Le Directeur général des élections a décidément la mèche courte dans cette campagne électorale. Des blogs sont inspectés, des mises en demeures transmises à certains sites et associations étudiantes, des séquences vidéo retirées de Youtube, rien n’échappe au DGE. Le but de ces opérations est louable : toute manoeuvre politique durant la campagne électorale doit être comptabilisée si elle favorise ou défavorise l’un ou l’autre des candidats ou des partis.
La coalition des manufacturiers Québécois, avec l’ancien ministre libéral Robert Dutil en tête, a été mise à l’amende en raison d’une publicité illégale favorisant un parti dont vous devinerez facilement le nom. Même S.O.S. Parc Orford pourrait écoper : la manifestation qui se tiendra ce dimanche à Orford pourrait faire l’objet d’une poursuite du DGE si elle s’avérait trop politique. Le message de la part du DGE est clair : l’époque ou les groupes de pression pouvaient librement ajouter leur grain de sel à une campagne électorale est révolue.
À bien y penser, l’est-elle vraiment ?
Le gouvernement du Canada, par le biais du premier ministre Stephen Harper ainsi que du ministre des Transports Lawrence Cannon, vient probablement de commettre la plus grotesque ingérence durant la présente campagne électorale. En évoquant que le gouvernement du Canada ne corrigera le déséquilibre fiscal qu’avec un gouvernement fédéraliste à Québec, le fédéral défavorise clairement (et c’est bien sûr le but de cette stratégie) le Parti Québécois.

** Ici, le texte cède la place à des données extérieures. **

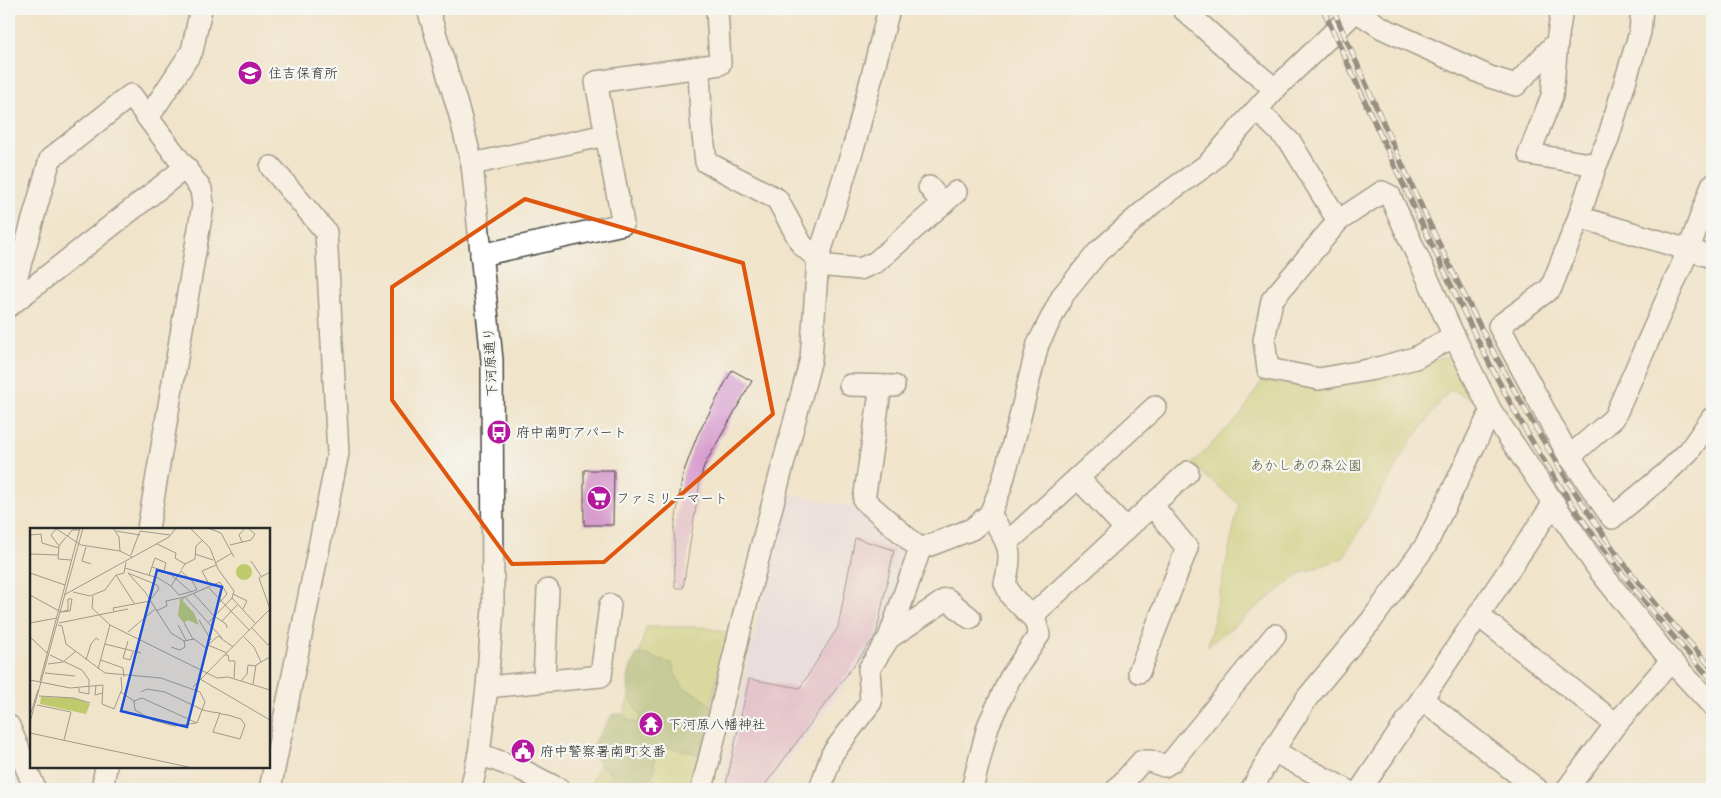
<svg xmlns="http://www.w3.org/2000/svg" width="1721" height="798" font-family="Delius,'Klee One',sans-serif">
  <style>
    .built { fill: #e0d4f4 }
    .green { fill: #beca6b; stroke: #747a4b }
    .forest { fill: #96ae5f; stroke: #606c45 }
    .building { fill: #d79dce }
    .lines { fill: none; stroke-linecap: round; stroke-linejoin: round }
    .minor-casing { stroke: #494743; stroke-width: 24 }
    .minor { stroke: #fff; stroke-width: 21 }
    .rail-casing { stroke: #2b2b2b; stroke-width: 5.5 }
    .rail { stroke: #f6f6f2; stroke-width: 4; stroke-dasharray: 11; stroke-linecap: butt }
    .marked { fill: none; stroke: #df570e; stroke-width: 4; stroke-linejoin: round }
    .labels { text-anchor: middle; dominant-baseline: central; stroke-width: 4.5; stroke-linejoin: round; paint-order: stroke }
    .poi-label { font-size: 14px; fill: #2b2b2b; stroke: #f6f6f2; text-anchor: start }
    .street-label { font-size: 14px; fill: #2b2b2b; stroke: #f6f6f2 }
    .park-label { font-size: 14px; fill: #575b3e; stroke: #f6f6f2 }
    .inset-road { fill: none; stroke: #a19a8a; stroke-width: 1 }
    .view { fill: #1d4ed8; fill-opacity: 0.15; stroke: #1d4ed8; stroke-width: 2.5 }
    .inset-edge { fill: none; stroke: #2b2b2b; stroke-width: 2.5 }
  </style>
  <rect width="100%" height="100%" fill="#f6f6f2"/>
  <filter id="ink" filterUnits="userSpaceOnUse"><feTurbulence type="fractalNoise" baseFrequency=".02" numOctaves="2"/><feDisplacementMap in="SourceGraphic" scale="10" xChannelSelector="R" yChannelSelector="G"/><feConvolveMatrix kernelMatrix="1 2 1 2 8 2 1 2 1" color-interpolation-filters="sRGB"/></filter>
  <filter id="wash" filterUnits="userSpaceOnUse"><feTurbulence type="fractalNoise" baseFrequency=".0096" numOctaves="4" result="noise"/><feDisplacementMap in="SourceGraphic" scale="20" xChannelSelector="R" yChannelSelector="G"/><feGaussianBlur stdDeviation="1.12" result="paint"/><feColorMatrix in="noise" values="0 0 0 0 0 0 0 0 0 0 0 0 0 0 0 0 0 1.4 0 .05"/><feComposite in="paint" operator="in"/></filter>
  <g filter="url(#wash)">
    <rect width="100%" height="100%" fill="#f0e4ca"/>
    <!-- built -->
    <path class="built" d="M786 493 859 509 906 557 883 634 768 789H720Z"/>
    <!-- green -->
    <g class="green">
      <path d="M1457 354 1478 403 1450 389 1407 447 1343 558 1299 574 1208 646 1239 504 1192 464 1242 413 1262 381 1314 388Z"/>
      <path d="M646 627H702L729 633 689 789H594L589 786 621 727Z"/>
    </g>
    <!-- forest -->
    <path class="forest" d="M637 654C651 654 658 661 672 663L675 674 683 688 698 695 718 712 700 755 688 751 666 747 655 757 654 772 644 789H614L611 773 601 766 591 752 594 742 613 714H622L630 721 637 723 641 716C625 696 624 676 637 654Z"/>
    <g id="blocks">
      <!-- building -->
      <g class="building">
        <path d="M732 370 752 381 704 466 700 481 683 588H675L674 530 683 474 697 436Z"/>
        <path d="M584 470H614L613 525H584Z"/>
        <path d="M855 538 894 550 876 635 762 789H725L749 679 800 688 838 627Z"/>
        <path d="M650 712 663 722 652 735 640 725Z"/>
      </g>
    </g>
  </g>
  <g filter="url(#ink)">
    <use href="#blocks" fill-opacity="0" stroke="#494743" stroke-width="1"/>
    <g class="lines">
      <defs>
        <g id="minor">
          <path d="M428 9 459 112 472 164 492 360 493 608 487 687 479 754 471 789"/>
          <path d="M1183 9 1232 53 1275 89"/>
          <path d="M1356 11 1382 28 1490 77 1516 85 1557 42 1562 9"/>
          <path d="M1557 42 1552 96 1529 154 1596 165"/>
          <path d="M699 68 701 118 706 162 777 199 802 245 818 259"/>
          <path d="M1257 110 1291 143 1338 221 1382 192 1390 196 1454 336 1491 411 1599 570 1671 661 1712 705"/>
          <path d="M472 164 606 135"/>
          <path d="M929 187 943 204"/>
          <path d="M1579 217 1596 165 1607 142 1640 32 1642 9"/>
          <path d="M1338 221 1272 300 1264 340 1268 369 1319 379 1374 369 1415 358 1454 336"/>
          <path d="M481 255 623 224 596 82 720 64 717 9"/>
          <path d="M1712 257 1579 217 1551 288 1499 326 1566 451 1612 518 1665 474 1689 451 1712 418"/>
          <path d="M818 265 860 269 876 262 956 192"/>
          <path d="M9 304 50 159 131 95 148 118"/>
          <path d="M9 306 186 167"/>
          <path d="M850 385 894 386"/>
          <path d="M881 386 864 500 920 549"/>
          <path d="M1569 457 1614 418 1689 249 1712 185"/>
          <path d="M1078 478 1126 529"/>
          <path d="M148 529 203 205 201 189 148 118 192 51 201 9"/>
          <path d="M1008 542 1155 407"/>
          <path d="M1032 616 1188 472"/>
          <path d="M1479 616 1616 724"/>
          <path d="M889 638 947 599 970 618"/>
          <path d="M1139 672 1187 548 1152 505"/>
          <path d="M544 681 548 590"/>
          <path d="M487 687 601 676 610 605"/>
          <path d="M1422 699 1537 789"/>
          <path d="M9 726 35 789"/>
          <path d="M1273 751 1345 789"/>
          <path d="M479 754 520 769 559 789"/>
          <path d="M102 789 106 767"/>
          <path d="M270 789 338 453 326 232 271 167"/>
          <path d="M702 789 748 597 811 359 818 259 856 139 889 9"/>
          <path d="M820 789 832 754 871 702 869 669 889 638 920 549 972 529 990 514"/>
          <path d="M972 789 988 726 1010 678 1039 635 1035 620 1011 596 1005 583C1014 549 1008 543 990 514L1001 487 1016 433 1038 344 1063 295 1098 252 1153 203 1208 164 1275 89 1358 9"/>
          <path d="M1117 789 1142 761H1150L1164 766 1172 761 1275 635"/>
          <path d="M1252 789 1273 751 1307 698 1371 621 1426 545 1491 411"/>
          <path d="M1361 789 1554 503"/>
          <path d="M1567 789 1616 724 1671 661"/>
        </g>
      </defs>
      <!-- minor casing -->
      <use href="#minor" class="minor-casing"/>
      <!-- minor -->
      <use href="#minor" class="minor"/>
      <defs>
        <g id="rail">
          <path d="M1323 9C1359 89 1395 168 1433 247 1471 328 1509 408 1558 483 1603 553 1656 619 1712 680"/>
          <path d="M1333 9C1414 193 1495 381 1612 547 1642 590 1677 629 1712 668"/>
        </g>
      </defs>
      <!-- rail casing -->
      <use href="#rail" class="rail-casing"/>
      <!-- rail -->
      <use href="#rail" class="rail"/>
    </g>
  </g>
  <!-- marked area -->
  <path d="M0 0H1721V798H0ZM525 199 743 263 773 414 604 562 512 564 392 400V287Z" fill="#f0e4ca" fill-opacity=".55" fill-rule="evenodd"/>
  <path class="marked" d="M525 199 743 263 773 414 604 562 512 564 392 400V287Z"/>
  <!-- icons -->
  <defs>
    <symbol id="school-disc" viewBox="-11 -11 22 22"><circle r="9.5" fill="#b5179e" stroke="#f6f6f2"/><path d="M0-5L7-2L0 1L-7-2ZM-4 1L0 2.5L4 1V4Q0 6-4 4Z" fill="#fff"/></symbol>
    <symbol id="bus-disc" viewBox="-11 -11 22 22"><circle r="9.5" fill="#b5179e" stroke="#f6f6f2"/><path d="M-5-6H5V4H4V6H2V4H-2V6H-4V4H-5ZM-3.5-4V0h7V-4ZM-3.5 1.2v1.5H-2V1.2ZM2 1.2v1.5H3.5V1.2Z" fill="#fff"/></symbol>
    <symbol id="supermarket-disc" viewBox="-11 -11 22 22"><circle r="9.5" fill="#b5179e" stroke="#f6f6f2"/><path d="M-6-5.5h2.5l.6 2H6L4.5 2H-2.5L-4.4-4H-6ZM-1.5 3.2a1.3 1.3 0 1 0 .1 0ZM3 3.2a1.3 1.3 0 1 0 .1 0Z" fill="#fff"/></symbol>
    <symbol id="temple-disc" viewBox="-11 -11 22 22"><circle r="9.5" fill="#b5179e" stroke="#f6f6f2"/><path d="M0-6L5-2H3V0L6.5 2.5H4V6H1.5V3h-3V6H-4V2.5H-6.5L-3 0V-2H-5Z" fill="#fff"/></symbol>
    <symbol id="civic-disc" viewBox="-11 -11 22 22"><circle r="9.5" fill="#b5179e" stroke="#f6f6f2"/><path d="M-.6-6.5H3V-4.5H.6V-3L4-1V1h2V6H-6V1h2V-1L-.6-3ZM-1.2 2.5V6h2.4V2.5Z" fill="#fff"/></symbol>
  </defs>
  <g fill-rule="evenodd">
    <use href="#school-disc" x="236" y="59" width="28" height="28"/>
    <use href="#bus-disc" x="485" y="418" width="28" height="28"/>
    <use href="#supermarket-disc" x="585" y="484" width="28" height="28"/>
    <use href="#temple-disc" x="637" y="710" width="28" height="28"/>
    <use href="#civic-disc" x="509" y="737" width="28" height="28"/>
  </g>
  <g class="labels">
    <!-- poi labels -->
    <g class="poi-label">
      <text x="268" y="73">住吉保育所</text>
      <text x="516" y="432">府中南町アパート</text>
      <text x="616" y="498">ファミリーマート</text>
      <text x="668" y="724">下河原八幡神社</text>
      <text x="540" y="751">府中警察署南町交番</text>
    </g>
    <!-- street labels -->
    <g class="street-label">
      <text transform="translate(490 362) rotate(-93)">下河原通り</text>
    </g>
    <!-- park labels -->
    <g class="park-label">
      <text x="1306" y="465">あかしあの森公園</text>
    </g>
  </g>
  <!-- overview -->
  <g transform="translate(30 528)">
    <rect width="240" height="240" fill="#f0e4ca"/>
    <path d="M206 44a8 8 0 1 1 16 0a8 8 0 1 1-16 0ZM154 70 153 73 164 85 169 97 158 92 154 95 148 88 150 71ZM11 169 44 170 60 176 56 186 10 176Z" fill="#beca6b"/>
    <path class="inset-road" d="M25 0 51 17 90 23 102 29M83 0 89 9 90 23M160 0 180 20 188 41 204 63 202 70 225 95M178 0 191 5 204 29M26 1 21 7 29 18M86 3 110 7M0 7 11 6 12 15 29 20M36 9 29 18 28 31 41 32M37 9 42 2H49M212 14 209 7 215 0M127 16 146 25 145 30 155 36 151 42M200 17 221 12 225 6 218 0M56 19 52 33 61 36M0 26 28 27M165 26 183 32M101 27 110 3 140 7M221 33 231 48M185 35 202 25M155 36 165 31 166 18 173 12M122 39 139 45 161 64M95 40 128 50 141 58M151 43 163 54 167 62 149 67 141 58ZM0 45 35 57M98 45 115 64 141 105 154 113 164 111 176 120 178 117 197 125M98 45 127 57 129 61 120 72M86 47 104 75M119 47 125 30 136 35 134 43M179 56 172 43 186 37M179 60 219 102M43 64 60 68 75 62 86 47 94 45 96 34M164 66 184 88 196 96 197 100M203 66 217 73 213 81M0 67 31 84 40 83 42 71H38V82L31 84M34 67 139 9 146 0M63 68 62 80 80 97 187 150 198 149 240 162M155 69 192 110M240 81 229 50 240 44M84 83 83 80 120 73M126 83 137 78 136 73 155 69 190 54 197 66 190 74M169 92 181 112M192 93 207 77M179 94 202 70M0 95 27 90M29 95 98 81M154 95 163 111M28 97 32 98 36 116 75 145 131 150 170 164 175 174 167 195M148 97 156 112M221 99 238 117 240 114M98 104 125 81M0 109 17 125M214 109 224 119 231 134M98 113 93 130 100 132 103 124M75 116 111 125M178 117 188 108 203 119M141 119 150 122 155 119 154 113M20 127 52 142 59 152V166L49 164V160M195 127H198L199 133H205L204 150M56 132 61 116 66 110 69 112M71 132 93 140 94 149M18 136 33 134 46 123M68 141 80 97M15 145 45 148M170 151 240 192M0 152 40 160 73 157 72 176 84 181 92 161 91 149M10 153 50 0M211 153 217 146 218 137 226 138M223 156 226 137 240 129M66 157 65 167 73 165M163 159 240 81M91 164 104 173 112 170 167 195M111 164 117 161 135 164 173 182 182 184 190 185 191 186 198 187 211 191 215 197 210 211 183 204 190 185M9 168 44 170 60 175M104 173 105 182 122 192 144 198 166 195M7 177 41 184 34 212M0 188 8 162M0 194 53 0M0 205 163 240"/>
    <path class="view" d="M127 42 192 59 157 199 91 183Z"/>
    <rect width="240" height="240" class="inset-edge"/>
  </g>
  <!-- margin -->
  <rect width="1721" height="798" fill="none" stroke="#f6f6f2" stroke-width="30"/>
</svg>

Tout le système démocratique québécois s’en trouve, ce faisant, désavoué.
On peut comprendre que les conservateurs aient des affinités (le mot est faible) avec Jean Charest. De manière similaire, il est dans l’ordre des choses que Gilles Duceppe favorise le Parti Québécois. Il s’agit de gestes politiques. Or, que les conservateurs se servent du gouvernement du Canada, financé à même nos impôts, pour s’ingérer dans le débat démocratique québécois constitue une faute incommensurablement plus grave que celle commise par les fédérations étudiantes ou la coalition des manufacturiers.
Voilà une occasion pour le Directeur général des élections de prouver réellement son utilité.